El letrero de neón cósmico se encendió en una galaxia increíblemente lejana: casi toda su luz proviene del gas incandescente, y las estrellas se pierden en ese resplandor. «James Webb» registró que el gas —una mezcla de hidrógeno y helio— está tan caliente que brilla por sí mismo.
El secreto de tal brillo son las primeras estrellas del universo. Cerca se detectó una tenue galaxia satélite sin rastros de elementos pesados: probablemente sea un cúmulo de restos de estrellas que nacieron justo después del Big Bang. Estos gigantes, cientos de veces más masivos que el Sol, se apagaron hace mucho, pero su energía, como una corriente invisible, calienta el gas y lo hace brillar. Johann Balmer ya en el siglo XIX describió un salto especial en el resplandor del hidrógeno; hoy sirve como termómetro para galaxias lejanas.

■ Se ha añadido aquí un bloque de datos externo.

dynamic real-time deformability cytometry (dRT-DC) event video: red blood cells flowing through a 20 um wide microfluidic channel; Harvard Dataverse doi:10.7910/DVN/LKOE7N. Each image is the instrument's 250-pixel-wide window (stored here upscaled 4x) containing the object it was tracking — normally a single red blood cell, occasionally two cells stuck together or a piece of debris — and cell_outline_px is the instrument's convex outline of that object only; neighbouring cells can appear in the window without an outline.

Sin el «James Webb» este descubrimiento habría sido imposible. Él se asoma a la época en que se formaban las primeras galaxias, y ayuda a entender cómo la expansión del universo, descubierta por Edwin Hubble, alteró la luz.
🎯 El salto de Balmer funciona como un termómetro cósmico: por su magnitud, los astrónomos determinan la temperatura del gas con una precisión de unos pocos miles de grados.